Dublin's arrival as Nigel Worthington's last signing had been met with criticism in some quarters, especially by those who wanted to see former City star Chris Sutton back. But it didn't take long to win over the doubters and as the season went on, Dublin became a growing influence on the team.

But the burden on his shoulders was immense. It was bad enough that he was called in to play at the back when his preferred role was in attack - but when players began dropping like flies, it was Dublin who had to step into the breach. Consequently, instead of a gently, gently approach, Dublin was the first name on the team-sheet - and it wasn't on the subs' bench.

Peter Grant's problem was not just trying to fill the gaps - it was watching Dublin run out alongside Jason Shackell knowing that what he really wanted was to see him in attack, next to Robert Earnshaw or Darren Huckerby.

The fact that Dublin was excellent in both positions just made it that much more frustrating - although it convinced Grant long before the season ended that he would offer Dublin another contract.

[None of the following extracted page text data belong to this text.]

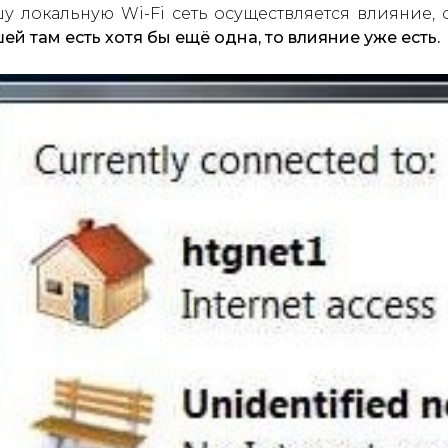
у локальную Wi-Fi сеть осуществляется влияние, 
ей там есть хотя бы ещё одна, то влияние уже есть.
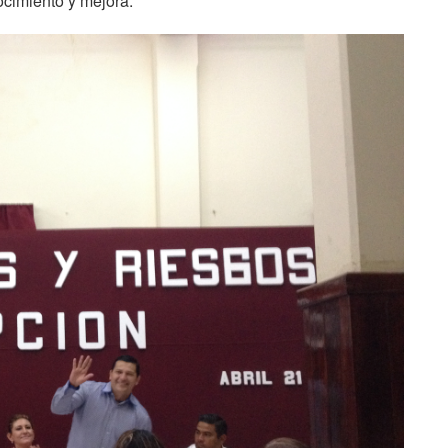
ocimiento y mejora.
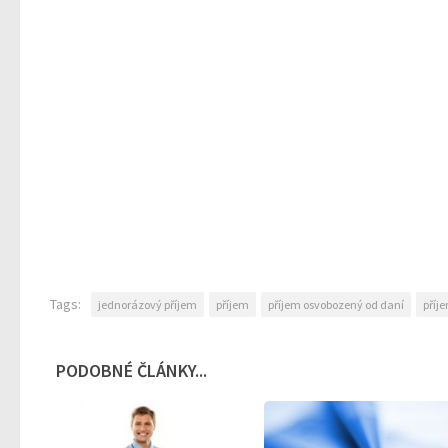
Tags:
jednorázový příjem
příjem
příjem osvobozený od daní
příj
PODOBNÉ ČLÁNKY...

They say the legs go first - but remember the way Dublin outpaced Southampton's 20-year-old Andrew Surman as they chased a long hoof from the keeper. Remember the way he brought another long hoof under control with one foot and, in the same motion, passed it accurately with the other. Not many players in the Championship were capable of that last season.

Dublin points almost as much as Grant does, but he was the manager's voice on the pitch. He organised and tinkered - and City looked better for it.

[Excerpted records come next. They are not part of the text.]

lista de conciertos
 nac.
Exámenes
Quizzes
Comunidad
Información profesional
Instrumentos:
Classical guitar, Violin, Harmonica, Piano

And that was in defence. How about attack?

Five goals in 22 Championship starts is no bad return for someone playing two roles, but it was his nous as much as his ability to put the ball in the back of the net, which had fans purring. Dublin is credited with assisting on four league and cup goals, but in reality it was much more than that. That final day at Hillsborough was heading for an ignominious ending - until Grant sent Dublin forward into attack. Within 10 minutes he'd set one up for Earnshaw and the comeback had begun. Dublin added a second himself, but it wasn't enough - but how many times can one man fight the battle alone?

It was a cameo performance that underlined Dublin's importance to Norwich City and maybe strengthened Grant's resolve to get Dublin back for another season.

However, while the offer was right and the club was right, Dublin had to convince his family that it was right to go on for another year. It's a long way from the Midlands to Norwich, especially for a man who has spent almost two decades on the road in the name of football. Grant, with nothing else to offer but plans to be prepared, gave Dublin time to reach a decision. The deadline passed. No news. Grant must have felt like a man awaiting a jury's verdict - was the long wait good news, or bad?

Just before the weekend he had his answer, but it wasn't until Dublin had put pen to paper this week that it was made public.

Grant had got his man - hopefully, next season he can be used in the way life was intended for a 38-year-old - sparingly, but effectively.